We have extensively researched whether or not private payers negotiating different reimbursement rates with different hospitals is illegal in any of the United States and have not found it is illegal anywhere.

We did, however, find this September 12, 2012 article in The New England Journal of Medicine, entitled “A Systemic Approach to Containing Health Care Spending.”


“Under a model of self-regulation, public and private payers would negotiate payment rates with providers, and these rates would be binding on all payers and providers in a state. Providers could still offer rates below the negotiated rates.

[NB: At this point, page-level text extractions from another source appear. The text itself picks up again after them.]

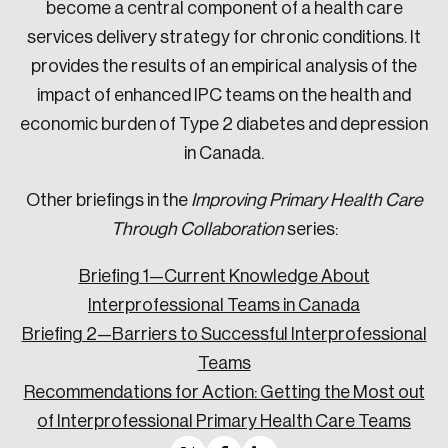
become a central component of a health care
services delivery strategy for chronic conditions. It
provides the results of an empirical analysis of the
impact of enhanced IPC teams on the health and
economic burden of Type 2 diabetes and depression
in Canada.
Other briefings in the
Improving Primary Health Care
Through Collaboration
series:
Briefing 1—Current Knowledge About
Interprofessional Teams in Canada
Briefing 2—Barriers to Successful Interprofessional
Teams
Recommendations for Action: Getting the Most out
of Interprofessional Primary Health Care Teams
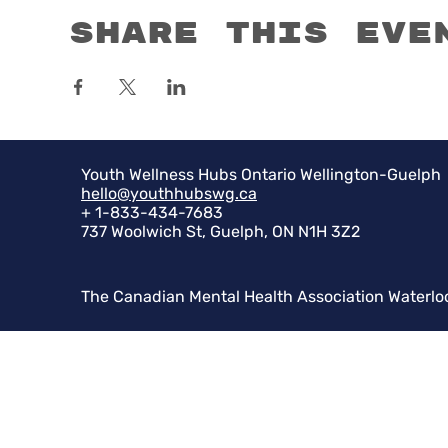
Share this eve
Youth Wellness Hubs Ontario Wellington-Guelph
hello@youthhubswg.ca
+ 1-833-434-7683
737 Woolwich St, Guelph, ON N1H 3Z2
The Canadian Mental Health Association Waterlo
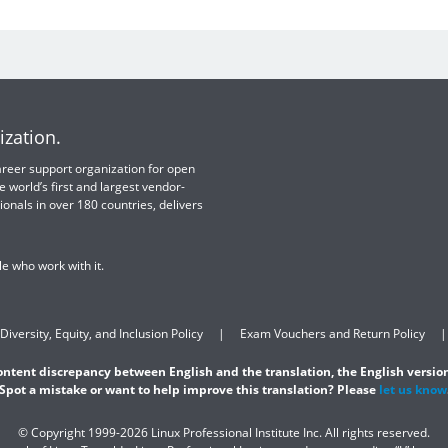
ization.
 career support organization for open
e world’s first and largest vendor-
ionals in over 180 countries, delivers
e who work with it.
Diversity, Equity, and Inclusion Policy
Exam Vouchers and Return Policy
content discrepancy between English and the translation, the English version
Spot a mistake or want to help improve this translation? Please
let us know
© Copyright 1999-2026 Linux Professional Institute Inc. All rights reserved.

We suggest that the federal government award grants to states to promote this self-regulation model. States could phase in this model, one sector (e.g., hospitals) at a time. To receive grants, states would need to publicly report measures of quality, access, and cost and would receive bonus payments for high performance. For providers, the negotiated rates would be adjusted for performance on quality measures, which should be identical for public and private payers.”

Perhaps the legislature needs to craft legislation to this effect.

And then, as Mr. Garner angrily said in his final remarks on August 18, 2016, the public needs to be made aware of the rate disparities and to “gravel, embarrass and shame” the managed care providers.